I have been wondering how it happened..how I would explain my latest “disaster”…
I am trying to recover from the aftermath of a punch from life…I think that I was wanting and needing to feel very sorry for myself but I have not been able to do it. The punch……does it matter? After all, we all have things in our life that are hard to swallow, to accept or even want to recognize.
I could be angry, retaliate or even try to get even but I am starting to realize that is not what I should do. My “disaster” is actually a blessing in disguise.
I found this video, actually, it was posted on my face book board and it made me realize, I can change what I am doing with my life. I am always so quick to support and encourage others but not myself…It is time to take charge, break out from the shadows and shine in the light of my own dreams.

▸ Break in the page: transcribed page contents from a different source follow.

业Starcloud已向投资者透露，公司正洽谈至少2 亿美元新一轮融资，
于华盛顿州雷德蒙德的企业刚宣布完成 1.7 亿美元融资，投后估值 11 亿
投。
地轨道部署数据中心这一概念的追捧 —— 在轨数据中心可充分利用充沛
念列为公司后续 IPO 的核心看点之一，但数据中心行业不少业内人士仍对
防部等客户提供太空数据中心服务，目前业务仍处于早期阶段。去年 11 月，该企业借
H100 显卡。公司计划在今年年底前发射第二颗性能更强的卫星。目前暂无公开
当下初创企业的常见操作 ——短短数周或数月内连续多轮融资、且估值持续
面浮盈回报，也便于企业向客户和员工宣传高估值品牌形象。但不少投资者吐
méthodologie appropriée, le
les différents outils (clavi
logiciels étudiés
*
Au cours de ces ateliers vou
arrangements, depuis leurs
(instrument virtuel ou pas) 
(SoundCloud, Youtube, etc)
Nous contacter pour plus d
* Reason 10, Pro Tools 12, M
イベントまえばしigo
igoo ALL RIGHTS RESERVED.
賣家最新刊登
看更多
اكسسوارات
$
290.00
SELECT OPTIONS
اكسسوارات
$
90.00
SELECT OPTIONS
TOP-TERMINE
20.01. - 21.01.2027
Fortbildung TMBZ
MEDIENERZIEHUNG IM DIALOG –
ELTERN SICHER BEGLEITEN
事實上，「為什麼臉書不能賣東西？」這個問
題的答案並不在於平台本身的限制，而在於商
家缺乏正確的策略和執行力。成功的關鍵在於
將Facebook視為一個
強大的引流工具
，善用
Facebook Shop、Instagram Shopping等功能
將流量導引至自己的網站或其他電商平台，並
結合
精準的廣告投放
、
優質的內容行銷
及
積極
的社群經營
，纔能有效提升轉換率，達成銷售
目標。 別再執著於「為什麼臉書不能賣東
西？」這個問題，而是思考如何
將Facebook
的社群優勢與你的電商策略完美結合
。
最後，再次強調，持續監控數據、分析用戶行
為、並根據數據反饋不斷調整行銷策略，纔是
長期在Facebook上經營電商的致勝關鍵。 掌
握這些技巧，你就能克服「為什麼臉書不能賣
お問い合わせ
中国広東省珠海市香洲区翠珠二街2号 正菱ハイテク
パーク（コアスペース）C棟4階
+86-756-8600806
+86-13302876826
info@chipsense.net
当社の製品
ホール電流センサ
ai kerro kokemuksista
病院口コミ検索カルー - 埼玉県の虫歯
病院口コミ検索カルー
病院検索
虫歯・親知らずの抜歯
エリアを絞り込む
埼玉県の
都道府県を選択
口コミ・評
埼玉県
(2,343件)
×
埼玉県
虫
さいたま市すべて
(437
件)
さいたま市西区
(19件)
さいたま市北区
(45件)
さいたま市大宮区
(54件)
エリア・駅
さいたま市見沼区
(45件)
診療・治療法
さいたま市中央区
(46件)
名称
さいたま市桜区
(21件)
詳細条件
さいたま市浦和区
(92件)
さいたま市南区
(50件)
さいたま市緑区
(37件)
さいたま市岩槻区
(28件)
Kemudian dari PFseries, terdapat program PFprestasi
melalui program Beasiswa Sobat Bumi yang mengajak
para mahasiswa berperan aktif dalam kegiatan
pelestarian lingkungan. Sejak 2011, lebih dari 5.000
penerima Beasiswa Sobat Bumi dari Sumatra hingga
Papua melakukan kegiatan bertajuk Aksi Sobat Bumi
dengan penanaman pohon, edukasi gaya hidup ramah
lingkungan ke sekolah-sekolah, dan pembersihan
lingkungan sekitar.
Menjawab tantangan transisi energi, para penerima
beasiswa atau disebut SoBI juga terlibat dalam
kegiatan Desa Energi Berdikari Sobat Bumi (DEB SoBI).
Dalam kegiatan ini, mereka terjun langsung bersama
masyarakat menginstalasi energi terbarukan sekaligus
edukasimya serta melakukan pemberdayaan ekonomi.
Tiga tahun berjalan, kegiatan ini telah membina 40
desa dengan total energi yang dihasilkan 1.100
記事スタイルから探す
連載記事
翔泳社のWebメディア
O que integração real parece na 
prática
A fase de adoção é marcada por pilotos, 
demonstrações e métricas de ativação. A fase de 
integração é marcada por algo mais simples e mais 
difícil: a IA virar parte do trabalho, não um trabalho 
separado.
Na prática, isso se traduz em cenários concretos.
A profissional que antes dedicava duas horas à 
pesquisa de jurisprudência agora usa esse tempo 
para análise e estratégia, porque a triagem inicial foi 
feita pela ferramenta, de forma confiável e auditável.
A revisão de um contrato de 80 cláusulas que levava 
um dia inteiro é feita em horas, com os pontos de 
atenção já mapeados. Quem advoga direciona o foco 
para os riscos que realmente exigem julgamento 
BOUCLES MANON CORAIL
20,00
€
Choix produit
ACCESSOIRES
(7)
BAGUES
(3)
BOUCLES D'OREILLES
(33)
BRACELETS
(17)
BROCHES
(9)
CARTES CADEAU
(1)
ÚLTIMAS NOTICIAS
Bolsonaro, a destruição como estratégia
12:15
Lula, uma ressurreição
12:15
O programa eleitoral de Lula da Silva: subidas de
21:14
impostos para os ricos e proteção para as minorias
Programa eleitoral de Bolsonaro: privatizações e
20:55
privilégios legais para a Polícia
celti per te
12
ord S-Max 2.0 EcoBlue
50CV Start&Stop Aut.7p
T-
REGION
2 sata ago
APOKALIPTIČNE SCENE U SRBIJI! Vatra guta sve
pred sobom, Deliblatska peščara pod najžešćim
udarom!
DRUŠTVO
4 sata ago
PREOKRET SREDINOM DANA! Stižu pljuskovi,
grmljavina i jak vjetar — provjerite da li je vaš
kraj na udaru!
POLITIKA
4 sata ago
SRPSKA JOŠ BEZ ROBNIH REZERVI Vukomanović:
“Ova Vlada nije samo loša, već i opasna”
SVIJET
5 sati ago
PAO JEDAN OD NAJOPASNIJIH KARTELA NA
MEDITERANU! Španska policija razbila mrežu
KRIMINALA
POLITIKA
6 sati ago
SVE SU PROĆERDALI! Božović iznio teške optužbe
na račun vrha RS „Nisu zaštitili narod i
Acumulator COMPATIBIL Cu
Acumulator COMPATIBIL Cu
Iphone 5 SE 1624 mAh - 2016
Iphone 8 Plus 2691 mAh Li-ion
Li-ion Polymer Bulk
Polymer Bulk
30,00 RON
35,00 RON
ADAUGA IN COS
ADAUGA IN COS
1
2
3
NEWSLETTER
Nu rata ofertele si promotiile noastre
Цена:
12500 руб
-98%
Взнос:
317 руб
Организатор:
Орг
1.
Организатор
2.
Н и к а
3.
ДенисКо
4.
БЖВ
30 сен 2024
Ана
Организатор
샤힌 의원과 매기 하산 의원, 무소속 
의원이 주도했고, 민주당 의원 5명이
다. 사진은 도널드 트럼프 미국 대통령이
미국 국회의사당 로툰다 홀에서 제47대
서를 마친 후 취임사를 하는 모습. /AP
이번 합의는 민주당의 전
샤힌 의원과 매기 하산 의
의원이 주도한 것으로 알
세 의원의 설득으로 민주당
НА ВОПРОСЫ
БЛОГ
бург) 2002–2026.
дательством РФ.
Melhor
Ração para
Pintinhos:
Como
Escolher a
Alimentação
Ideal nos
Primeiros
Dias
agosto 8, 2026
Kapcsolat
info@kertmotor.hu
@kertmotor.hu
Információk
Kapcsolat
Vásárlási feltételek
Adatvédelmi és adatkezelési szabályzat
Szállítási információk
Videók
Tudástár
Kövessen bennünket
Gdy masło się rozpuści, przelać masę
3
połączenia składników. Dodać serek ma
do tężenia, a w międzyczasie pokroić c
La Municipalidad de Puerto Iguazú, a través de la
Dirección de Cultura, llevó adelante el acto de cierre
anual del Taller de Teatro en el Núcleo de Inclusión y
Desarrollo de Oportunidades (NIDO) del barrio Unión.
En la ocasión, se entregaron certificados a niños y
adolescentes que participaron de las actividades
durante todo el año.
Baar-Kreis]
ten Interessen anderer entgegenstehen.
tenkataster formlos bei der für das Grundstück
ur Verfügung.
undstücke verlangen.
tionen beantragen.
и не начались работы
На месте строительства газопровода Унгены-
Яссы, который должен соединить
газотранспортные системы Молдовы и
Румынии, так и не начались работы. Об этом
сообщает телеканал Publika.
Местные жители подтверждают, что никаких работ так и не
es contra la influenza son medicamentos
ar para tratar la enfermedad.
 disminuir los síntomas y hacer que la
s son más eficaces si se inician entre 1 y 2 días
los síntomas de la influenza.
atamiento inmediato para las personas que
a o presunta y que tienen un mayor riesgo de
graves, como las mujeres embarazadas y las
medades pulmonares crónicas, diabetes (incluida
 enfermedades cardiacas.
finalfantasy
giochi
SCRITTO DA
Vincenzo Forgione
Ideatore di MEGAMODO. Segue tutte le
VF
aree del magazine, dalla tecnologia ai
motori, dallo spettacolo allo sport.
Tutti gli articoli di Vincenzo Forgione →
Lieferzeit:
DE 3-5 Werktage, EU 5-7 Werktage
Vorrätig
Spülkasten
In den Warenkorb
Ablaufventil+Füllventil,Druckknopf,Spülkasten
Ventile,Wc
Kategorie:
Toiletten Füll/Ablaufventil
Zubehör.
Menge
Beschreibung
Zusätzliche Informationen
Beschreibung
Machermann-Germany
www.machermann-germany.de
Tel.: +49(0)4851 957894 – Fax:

Here’s the Thing… No one really cares what you do, as long as you are doing it for you. You think that everyone is judging you. In reality, they are really only thinking of themselves.
Watch the video, not once, more than once.Then smile…
It came to my attention that I may have been sleeping for a large proportion of my life. I never intended to sleep away all my years but somehow it happened. Waking up from a dream can be good or bad and now that I am “awake” I see more than I ever saw before, the good and the bad.
When I look back or around I can see the memories, the pictures and recall how I walked throughout the years but can not actually find where I may have met my goals or that I had even tried to reach them.
Now I find myself here in an apartment wondering how I got to this point. It is not that I can not recall how but more importantly…why.
If anything can be learned from the experience of sleeping thru life, I can say I have at least woken up and decided that it is okay that I was sleeping. There are a few people who are no longer with me and that is okay. I think they needed to see that they could be doing something else. That the obligation to watch over me as I slept was not what they should be doing. They need not feel angry, sad, mad or more importantly disappointed for they did what they could, moving on was the right thing to do. Those that are still here with me well, they see that I have become a stronger, better person and are thankful that I “woke up”.
By accepting that I slept so long, one would think that I am well rested. Quite the opposite. I am trying to gain the ground I lost when I was gone away in a dream world. Sometimes I miss that world, sometimes I wish I could somehow go back to the dreams that I had while I slept….
We all know that once you wake up you can never go back….And that is okay, for life has a way of showing you that dreaming is good, that sleeping is okay and while you are sleeping…you can dream of life.